--- START ---

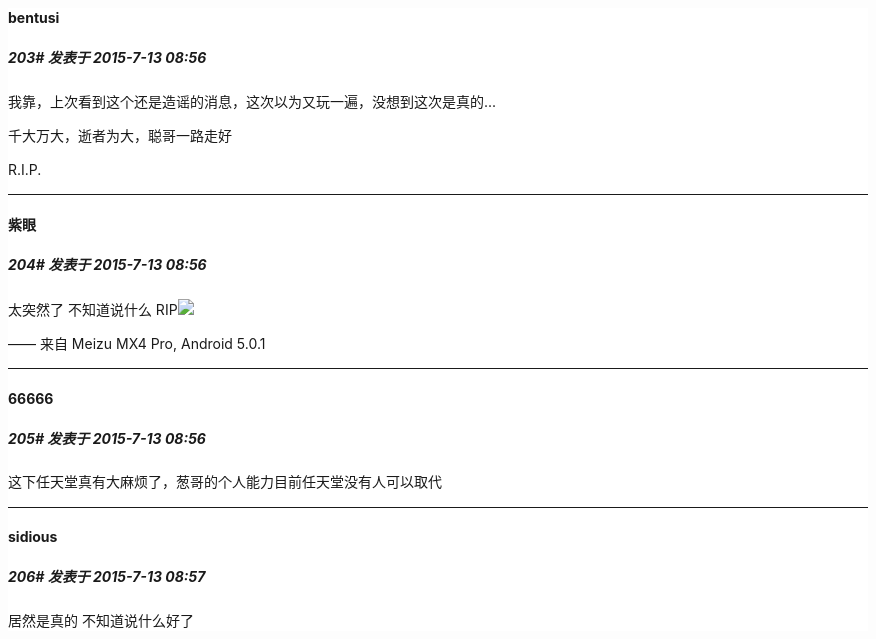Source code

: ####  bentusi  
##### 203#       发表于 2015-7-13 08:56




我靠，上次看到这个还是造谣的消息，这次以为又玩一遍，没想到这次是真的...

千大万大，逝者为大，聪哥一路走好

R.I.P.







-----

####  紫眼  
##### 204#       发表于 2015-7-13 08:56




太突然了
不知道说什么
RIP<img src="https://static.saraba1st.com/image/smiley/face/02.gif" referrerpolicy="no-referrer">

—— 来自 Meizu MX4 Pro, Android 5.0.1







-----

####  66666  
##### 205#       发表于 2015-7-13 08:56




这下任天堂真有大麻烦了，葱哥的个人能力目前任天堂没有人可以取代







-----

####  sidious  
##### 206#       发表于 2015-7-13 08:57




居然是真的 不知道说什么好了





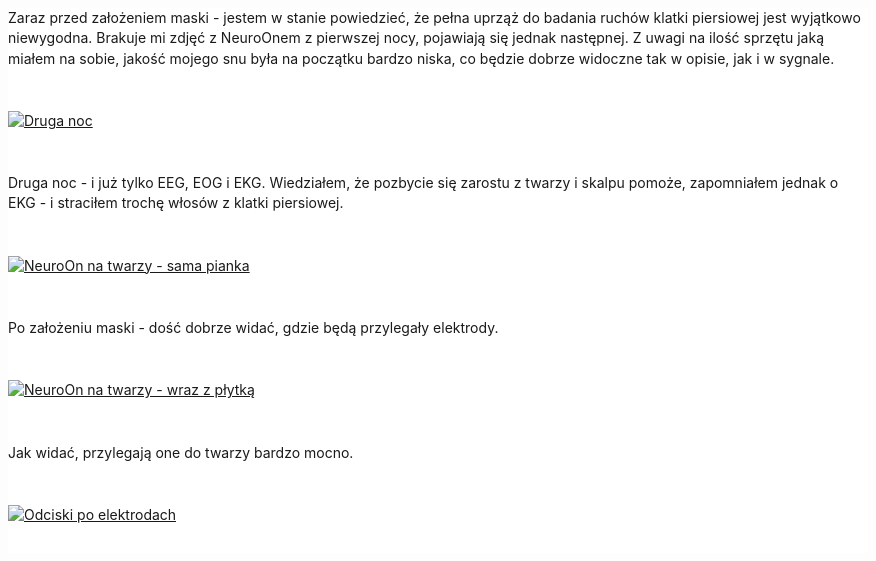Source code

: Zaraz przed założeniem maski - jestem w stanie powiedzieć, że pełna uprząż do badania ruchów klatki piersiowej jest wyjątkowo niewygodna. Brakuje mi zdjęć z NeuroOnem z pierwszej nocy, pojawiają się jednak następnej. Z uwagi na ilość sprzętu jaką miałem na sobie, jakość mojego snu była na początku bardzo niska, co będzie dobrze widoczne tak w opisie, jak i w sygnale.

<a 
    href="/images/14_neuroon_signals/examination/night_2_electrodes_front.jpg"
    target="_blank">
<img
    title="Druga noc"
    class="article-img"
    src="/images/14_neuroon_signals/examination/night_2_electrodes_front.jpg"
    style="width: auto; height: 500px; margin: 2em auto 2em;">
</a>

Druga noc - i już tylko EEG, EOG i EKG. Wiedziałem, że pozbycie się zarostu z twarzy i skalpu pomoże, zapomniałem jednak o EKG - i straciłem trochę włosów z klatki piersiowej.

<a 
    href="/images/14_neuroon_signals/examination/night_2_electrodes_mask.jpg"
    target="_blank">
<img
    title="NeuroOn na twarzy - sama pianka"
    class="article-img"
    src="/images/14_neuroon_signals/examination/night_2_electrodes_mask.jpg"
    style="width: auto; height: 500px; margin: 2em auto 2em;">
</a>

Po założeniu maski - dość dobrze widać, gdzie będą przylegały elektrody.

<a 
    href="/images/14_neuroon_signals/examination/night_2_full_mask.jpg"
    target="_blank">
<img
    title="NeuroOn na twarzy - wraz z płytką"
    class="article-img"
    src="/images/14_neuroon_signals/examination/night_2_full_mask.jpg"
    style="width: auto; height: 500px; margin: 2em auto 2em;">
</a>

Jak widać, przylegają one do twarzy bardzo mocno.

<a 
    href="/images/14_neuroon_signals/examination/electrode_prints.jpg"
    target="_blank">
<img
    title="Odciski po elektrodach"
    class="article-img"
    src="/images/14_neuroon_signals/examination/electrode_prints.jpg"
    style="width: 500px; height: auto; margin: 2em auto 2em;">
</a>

--- END ---

_To do_: Count the lines in the records that contain the word "widać" and reply with only that number.

_Written response_: 2